PROBLEM REQUIREMENTS
Rewrite the graphic novel review, starting with "There’s Lucy, staying" and going on through "from her workmates.", substituting "coworkers" for "workmates".

READING TEXT
JENNY ROBINS has cooked up the perfect lockdown treat in this award-winning graphic novel. Friendship, between both friends and strangers, is the sweet centre of a book which won the Myriad First Graphic Novel Competition in 2018.

Biscuits (Assorted) is sometimes bitter-sweet but never saccharine. Each woman depicted is authentic and instantly recognisable and individualistic. They do not fit the cookie-cutter stereotype.

There’s Lucy, staying sane in her call-centre job by playing a game of profanity bingo. Her handmade card shows squares citing “Cock” and “Piss off” among the many customer responses to her cold-calling and she leaps up, shouting “BINGO!”, to a complete absence of response from her workmates.

We meet Maya, constantly chattering away on public transport. We’ve all sat next to a Maya — sometimes, we have been Maya. There’s a deft seeding of a very gentle narrative and we find, in time, that this is her way of bringing comfort to an anxious and fearful friend.

Clara searches for a date but only to please best friend Helena, stressed by wedding plans and pregnancy. There’s cheery optimism and bumpy bathos in only a few frames, as Clara gets an instant reply from a potential “plus one.” She shows her friend: “He responded with a dick pic.”

Hana, resolutely cheerful on her check-out, mentors her colleague Piotr in the ways of London and he’s a quick learner. “Do not talk to people on public transport except in special circumstances,” she instructs,“it is not so important where you are from, but whether you live north or south of river” and “do not expect to ever buy house.”

(Stored items from a collection)
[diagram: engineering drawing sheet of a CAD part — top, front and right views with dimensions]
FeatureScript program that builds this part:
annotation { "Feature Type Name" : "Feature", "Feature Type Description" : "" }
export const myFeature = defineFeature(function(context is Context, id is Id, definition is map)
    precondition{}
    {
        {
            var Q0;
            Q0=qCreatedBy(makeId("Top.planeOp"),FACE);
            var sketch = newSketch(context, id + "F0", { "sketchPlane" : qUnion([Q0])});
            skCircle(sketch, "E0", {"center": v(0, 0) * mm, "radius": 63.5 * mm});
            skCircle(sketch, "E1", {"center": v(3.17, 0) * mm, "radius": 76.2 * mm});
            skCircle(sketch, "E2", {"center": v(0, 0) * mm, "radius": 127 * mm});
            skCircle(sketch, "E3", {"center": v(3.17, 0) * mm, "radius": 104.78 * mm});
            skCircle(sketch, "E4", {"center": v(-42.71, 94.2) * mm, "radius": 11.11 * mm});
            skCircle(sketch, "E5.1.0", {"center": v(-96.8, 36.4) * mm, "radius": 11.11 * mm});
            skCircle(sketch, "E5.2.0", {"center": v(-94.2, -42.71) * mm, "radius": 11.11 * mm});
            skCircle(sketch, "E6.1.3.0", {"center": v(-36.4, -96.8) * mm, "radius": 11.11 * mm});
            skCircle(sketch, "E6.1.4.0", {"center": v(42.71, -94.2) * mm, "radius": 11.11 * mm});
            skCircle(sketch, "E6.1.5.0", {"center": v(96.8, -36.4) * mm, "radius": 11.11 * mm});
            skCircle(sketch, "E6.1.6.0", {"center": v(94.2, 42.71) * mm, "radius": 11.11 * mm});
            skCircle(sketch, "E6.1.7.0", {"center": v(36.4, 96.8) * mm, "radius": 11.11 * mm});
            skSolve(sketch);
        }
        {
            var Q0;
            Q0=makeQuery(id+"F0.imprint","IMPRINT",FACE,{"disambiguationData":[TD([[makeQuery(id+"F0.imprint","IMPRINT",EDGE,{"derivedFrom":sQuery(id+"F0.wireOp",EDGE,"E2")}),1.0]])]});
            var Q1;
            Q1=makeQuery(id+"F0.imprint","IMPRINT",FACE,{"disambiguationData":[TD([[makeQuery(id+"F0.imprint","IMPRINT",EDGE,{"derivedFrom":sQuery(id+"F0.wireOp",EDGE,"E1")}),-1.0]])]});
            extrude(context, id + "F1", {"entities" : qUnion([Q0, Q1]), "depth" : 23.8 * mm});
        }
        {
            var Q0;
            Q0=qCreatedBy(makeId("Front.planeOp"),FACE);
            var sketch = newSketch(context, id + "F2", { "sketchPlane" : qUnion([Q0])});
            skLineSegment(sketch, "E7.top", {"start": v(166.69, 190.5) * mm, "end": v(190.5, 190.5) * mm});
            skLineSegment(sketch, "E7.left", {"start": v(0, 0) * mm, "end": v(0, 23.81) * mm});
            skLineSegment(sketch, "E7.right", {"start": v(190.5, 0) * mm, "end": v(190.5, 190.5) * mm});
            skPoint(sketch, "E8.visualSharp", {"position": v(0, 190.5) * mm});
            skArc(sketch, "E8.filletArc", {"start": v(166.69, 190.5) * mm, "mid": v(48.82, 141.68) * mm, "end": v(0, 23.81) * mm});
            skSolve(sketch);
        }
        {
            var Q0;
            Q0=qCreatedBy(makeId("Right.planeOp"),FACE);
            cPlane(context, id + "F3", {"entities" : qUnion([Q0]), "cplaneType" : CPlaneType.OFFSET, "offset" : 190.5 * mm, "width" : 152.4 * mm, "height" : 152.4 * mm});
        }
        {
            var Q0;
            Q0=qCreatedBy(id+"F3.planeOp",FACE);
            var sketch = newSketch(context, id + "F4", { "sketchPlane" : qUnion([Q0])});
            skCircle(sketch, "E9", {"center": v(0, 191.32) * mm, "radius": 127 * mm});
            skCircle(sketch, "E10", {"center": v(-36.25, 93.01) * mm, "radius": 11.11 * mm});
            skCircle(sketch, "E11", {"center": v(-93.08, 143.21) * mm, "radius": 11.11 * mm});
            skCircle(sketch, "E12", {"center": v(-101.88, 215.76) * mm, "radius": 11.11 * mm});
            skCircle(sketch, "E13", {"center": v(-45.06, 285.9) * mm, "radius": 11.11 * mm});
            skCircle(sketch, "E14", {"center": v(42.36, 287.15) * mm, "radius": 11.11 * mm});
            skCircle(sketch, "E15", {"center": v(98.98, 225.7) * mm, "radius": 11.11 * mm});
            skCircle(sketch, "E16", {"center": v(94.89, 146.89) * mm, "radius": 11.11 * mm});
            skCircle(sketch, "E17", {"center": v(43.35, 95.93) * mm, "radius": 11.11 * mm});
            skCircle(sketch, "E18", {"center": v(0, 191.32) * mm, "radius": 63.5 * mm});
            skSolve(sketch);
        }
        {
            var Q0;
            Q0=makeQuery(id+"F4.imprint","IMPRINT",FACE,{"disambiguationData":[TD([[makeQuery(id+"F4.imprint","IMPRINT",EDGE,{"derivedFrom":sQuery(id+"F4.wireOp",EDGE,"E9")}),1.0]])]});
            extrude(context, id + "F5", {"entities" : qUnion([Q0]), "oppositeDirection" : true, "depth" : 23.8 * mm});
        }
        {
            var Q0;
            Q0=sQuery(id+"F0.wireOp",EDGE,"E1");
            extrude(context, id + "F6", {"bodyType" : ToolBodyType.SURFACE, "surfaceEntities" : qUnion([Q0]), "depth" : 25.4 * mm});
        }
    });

TASK SOLUTION
There’s Lucy, staying sane in her call-centre job by playing a game of profanity bingo. Her handmade card shows squares citing “Cock” and “Piss off” among the many customer responses to her cold-calling and she leaps up, shouting “BINGO!”, to a complete absence of response from her coworkers.